* [SUPPLIED DATA]
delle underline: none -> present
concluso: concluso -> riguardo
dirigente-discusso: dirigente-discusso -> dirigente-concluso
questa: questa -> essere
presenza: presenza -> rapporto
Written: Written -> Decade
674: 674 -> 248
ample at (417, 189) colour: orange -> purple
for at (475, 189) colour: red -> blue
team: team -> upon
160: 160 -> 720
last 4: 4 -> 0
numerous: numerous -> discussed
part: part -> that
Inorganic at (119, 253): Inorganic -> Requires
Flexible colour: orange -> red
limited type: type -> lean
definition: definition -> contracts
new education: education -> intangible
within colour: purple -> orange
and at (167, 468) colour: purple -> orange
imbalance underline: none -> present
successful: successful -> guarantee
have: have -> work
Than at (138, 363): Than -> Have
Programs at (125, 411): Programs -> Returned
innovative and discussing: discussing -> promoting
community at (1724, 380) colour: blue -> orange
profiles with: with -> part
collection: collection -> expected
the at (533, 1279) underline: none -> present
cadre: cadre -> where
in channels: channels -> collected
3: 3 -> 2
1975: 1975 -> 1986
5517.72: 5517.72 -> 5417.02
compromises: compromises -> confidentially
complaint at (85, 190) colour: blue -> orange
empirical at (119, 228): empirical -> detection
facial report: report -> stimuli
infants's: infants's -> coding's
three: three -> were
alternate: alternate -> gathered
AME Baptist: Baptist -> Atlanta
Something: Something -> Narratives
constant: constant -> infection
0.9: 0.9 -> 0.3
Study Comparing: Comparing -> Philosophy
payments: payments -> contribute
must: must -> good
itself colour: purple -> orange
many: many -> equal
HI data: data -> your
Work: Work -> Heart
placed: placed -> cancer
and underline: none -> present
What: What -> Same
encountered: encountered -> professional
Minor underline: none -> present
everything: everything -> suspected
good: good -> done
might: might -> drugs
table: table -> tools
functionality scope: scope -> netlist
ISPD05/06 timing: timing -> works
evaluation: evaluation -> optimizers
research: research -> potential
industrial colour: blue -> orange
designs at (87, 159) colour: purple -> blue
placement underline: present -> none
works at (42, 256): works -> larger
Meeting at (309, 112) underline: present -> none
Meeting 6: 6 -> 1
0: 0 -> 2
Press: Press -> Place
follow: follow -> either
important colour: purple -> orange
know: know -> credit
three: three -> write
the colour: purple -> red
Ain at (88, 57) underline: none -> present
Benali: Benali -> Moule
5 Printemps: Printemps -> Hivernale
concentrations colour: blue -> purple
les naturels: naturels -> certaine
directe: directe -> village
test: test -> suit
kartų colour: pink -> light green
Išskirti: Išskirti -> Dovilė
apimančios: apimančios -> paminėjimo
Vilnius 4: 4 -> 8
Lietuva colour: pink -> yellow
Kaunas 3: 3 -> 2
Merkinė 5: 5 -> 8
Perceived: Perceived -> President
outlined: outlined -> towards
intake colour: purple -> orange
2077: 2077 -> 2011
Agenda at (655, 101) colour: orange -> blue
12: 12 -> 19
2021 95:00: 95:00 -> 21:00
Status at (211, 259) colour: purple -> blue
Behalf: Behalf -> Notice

* [SET TASK] Put the lines above, from the very first one through the line containing "compromises: compromises -> confidentially" inclusive, into a numbered list, omitting any blank lines.

* [RESPONSE TO THE TASK]
1. delle underline: none -> present
2. concluso: concluso -> riguardo
3. dirigente-discusso: dirigente-discusso -> dirigente-concluso
4. questa: questa -> essere
5. presenza: presenza -> rapporto
6. Written: Written -> Decade
7. 674: 674 -> 248
8. ample at (417, 189) colour: orange -> purple
9. for at (475, 189) colour: red -> blue
10. team: team -> upon
11. 160: 160 -> 720
12. last 4: 4 -> 0
13. numerous: numerous -> discussed
14. part: part -> that
15. Inorganic at (119, 253): Inorganic -> Requires
16. Flexible colour: orange -> red
17. limited type: type -> lean
18. definition: definition -> contracts
19. new education: education -> intangible
20. within colour: purple -> orange
21. and at (167, 468) colour: purple -> orange
22. imbalance underline: none -> present
23. successful: successful -> guarantee
24. have: have -> work
25. Than at (138, 363): Than -> Have
26. Programs at (125, 411): Programs -> Returned
27. innovative and discussing: discussing -> promoting
28. community at (1724, 380) colour: blue -> orange
29. profiles with: with -> part
30. collection: collection -> expected
31. the at (533, 1279) underline: none -> present
32. cadre: cadre -> where
33. in channels: channels -> collected
34. 3: 3 -> 2
35. 1975: 1975 -> 1986
36. 5517.72: 5517.72 -> 5417.02
37. compromises: compromises -> confidentially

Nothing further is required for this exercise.